Transcribed page contents
+-------+

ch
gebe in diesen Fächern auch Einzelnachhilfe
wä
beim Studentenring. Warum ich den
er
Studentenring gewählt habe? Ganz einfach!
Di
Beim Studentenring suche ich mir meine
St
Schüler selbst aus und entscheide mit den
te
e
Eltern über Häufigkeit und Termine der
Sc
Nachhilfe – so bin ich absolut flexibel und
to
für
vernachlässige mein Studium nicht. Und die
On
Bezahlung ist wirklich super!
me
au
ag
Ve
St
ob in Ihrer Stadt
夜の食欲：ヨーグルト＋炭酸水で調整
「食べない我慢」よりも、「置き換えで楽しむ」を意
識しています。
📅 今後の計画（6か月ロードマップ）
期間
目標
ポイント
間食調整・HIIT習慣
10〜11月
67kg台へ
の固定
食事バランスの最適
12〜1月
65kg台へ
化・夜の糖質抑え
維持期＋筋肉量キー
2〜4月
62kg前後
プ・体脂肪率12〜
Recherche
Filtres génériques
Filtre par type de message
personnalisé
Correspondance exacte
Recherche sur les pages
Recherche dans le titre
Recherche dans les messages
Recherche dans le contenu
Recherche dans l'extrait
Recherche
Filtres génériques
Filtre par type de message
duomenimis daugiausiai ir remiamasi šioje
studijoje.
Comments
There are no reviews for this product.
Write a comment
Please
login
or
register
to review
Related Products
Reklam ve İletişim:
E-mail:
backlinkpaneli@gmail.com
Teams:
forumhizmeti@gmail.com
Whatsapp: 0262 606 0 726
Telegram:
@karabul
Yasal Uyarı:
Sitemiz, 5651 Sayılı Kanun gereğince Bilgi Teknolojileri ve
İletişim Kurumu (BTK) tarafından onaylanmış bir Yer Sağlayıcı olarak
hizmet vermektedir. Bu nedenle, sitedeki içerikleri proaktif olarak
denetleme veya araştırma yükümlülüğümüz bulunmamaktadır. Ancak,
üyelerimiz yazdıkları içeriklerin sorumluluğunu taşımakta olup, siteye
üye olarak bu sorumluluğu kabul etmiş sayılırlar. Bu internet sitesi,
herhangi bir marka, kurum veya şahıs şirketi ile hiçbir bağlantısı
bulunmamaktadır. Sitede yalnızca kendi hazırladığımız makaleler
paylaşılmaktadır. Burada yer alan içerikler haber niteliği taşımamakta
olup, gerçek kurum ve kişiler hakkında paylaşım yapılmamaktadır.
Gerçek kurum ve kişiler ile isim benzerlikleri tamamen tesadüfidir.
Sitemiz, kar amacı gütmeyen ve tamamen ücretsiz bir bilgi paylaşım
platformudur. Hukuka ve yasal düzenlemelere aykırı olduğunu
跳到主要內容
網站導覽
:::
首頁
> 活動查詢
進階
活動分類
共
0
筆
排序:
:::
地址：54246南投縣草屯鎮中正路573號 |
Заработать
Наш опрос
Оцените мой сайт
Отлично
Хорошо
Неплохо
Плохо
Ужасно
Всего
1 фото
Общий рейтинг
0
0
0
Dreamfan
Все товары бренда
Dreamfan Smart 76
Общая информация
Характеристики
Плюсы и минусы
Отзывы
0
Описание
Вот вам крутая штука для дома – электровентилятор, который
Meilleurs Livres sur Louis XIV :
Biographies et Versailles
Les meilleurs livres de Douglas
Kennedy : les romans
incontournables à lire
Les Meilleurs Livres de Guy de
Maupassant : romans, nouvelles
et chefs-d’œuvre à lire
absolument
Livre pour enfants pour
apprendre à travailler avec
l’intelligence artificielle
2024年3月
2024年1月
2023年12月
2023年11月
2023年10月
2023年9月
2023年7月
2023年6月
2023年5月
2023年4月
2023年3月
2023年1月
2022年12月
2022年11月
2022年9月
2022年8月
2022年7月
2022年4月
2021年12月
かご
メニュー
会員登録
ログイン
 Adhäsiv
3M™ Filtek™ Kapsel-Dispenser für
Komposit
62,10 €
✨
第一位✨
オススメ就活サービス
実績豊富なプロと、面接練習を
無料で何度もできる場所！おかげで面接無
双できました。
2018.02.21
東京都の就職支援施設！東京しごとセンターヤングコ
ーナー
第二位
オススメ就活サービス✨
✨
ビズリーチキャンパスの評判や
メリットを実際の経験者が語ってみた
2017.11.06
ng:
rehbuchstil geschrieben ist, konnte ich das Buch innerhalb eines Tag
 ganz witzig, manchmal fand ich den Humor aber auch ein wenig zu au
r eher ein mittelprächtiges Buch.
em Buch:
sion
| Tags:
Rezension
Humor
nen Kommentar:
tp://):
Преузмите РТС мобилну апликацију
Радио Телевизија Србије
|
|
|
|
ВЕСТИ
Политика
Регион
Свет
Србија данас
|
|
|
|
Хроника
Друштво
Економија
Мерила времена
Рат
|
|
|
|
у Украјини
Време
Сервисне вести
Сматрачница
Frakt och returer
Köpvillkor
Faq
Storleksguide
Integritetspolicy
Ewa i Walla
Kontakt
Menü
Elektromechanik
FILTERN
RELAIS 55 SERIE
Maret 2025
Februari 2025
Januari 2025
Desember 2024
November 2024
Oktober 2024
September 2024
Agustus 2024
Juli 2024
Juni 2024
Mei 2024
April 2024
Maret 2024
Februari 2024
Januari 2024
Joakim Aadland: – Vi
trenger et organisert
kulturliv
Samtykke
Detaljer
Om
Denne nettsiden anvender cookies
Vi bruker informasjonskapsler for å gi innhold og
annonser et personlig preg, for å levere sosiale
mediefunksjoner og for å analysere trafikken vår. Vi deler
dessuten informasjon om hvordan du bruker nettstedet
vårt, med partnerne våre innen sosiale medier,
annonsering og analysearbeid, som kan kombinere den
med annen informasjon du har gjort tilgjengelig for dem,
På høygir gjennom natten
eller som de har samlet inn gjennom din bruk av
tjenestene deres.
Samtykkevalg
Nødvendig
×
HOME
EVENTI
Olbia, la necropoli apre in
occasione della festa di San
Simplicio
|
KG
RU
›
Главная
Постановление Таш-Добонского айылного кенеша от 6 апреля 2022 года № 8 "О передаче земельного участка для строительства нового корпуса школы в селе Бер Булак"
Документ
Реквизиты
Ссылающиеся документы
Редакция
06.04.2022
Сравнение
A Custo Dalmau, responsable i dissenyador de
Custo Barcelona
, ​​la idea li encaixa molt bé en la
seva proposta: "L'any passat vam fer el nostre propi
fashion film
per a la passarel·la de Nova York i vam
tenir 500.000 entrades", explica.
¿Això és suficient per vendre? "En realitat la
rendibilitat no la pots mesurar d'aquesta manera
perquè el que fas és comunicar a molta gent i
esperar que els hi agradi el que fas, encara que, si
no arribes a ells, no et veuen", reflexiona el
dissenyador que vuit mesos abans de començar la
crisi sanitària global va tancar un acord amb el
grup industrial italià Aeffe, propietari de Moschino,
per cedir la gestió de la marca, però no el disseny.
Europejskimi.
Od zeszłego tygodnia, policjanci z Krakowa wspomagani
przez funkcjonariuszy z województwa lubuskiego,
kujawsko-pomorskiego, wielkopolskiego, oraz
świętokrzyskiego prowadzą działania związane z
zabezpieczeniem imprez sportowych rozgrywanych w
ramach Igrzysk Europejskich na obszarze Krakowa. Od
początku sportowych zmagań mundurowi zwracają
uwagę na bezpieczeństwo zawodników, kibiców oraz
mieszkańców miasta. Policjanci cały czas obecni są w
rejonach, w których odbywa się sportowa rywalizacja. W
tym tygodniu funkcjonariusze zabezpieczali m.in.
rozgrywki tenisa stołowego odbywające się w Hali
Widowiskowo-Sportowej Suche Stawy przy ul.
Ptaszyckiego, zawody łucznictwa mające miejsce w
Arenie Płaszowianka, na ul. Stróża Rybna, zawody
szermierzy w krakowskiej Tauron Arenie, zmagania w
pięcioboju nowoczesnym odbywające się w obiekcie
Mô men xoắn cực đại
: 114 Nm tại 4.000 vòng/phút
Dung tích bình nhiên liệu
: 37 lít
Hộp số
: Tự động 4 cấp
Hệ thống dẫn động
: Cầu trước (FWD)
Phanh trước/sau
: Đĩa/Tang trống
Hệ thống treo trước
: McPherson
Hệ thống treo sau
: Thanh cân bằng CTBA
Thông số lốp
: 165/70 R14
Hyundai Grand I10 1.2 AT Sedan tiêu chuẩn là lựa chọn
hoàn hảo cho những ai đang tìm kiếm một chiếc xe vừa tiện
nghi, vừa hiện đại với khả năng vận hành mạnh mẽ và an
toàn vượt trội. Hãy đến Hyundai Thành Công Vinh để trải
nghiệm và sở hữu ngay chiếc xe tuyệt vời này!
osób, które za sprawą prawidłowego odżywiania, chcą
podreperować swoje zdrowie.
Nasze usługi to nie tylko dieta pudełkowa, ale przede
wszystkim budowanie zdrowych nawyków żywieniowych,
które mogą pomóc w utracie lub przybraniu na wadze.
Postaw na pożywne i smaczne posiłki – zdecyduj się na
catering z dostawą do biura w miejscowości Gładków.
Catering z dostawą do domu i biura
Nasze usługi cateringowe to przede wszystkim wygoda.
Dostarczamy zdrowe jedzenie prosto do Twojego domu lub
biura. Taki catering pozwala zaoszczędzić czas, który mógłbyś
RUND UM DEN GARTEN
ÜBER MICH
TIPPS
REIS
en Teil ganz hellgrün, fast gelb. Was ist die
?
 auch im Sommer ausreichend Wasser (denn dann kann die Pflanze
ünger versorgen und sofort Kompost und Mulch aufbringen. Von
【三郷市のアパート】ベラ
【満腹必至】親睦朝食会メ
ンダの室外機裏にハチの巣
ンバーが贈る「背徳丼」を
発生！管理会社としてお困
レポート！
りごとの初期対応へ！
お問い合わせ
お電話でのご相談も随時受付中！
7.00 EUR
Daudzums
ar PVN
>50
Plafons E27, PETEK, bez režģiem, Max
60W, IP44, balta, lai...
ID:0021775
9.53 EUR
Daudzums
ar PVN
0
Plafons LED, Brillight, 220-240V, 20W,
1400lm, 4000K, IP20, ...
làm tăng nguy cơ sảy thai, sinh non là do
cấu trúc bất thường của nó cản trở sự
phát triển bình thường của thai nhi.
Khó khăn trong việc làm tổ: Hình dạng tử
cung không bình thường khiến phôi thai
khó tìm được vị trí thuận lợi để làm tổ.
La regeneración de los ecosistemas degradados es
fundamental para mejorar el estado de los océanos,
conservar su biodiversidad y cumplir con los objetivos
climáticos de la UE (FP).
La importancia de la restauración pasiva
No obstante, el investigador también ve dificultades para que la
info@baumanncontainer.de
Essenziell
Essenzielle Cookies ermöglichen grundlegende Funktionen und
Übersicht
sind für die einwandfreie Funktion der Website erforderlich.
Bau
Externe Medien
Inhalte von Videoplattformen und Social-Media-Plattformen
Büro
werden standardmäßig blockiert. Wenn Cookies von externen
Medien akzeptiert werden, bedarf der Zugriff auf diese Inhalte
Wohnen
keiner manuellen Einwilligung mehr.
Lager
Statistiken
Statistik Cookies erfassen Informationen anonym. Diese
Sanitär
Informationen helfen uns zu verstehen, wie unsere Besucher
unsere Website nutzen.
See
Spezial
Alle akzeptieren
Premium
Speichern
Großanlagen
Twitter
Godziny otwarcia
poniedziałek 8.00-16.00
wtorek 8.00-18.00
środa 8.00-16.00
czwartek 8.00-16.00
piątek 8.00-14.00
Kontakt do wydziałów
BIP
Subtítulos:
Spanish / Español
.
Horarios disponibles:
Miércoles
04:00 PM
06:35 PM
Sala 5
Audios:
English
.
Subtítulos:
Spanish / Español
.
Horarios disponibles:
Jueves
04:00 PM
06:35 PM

+-------+

→ Exercise description
Locate every line in the transcribed page contents above that contains the word "trước" and copy each of those lines.

→ Result
: Cầu trước (FWD)
Phanh trước/sau
Hệ thống treo trước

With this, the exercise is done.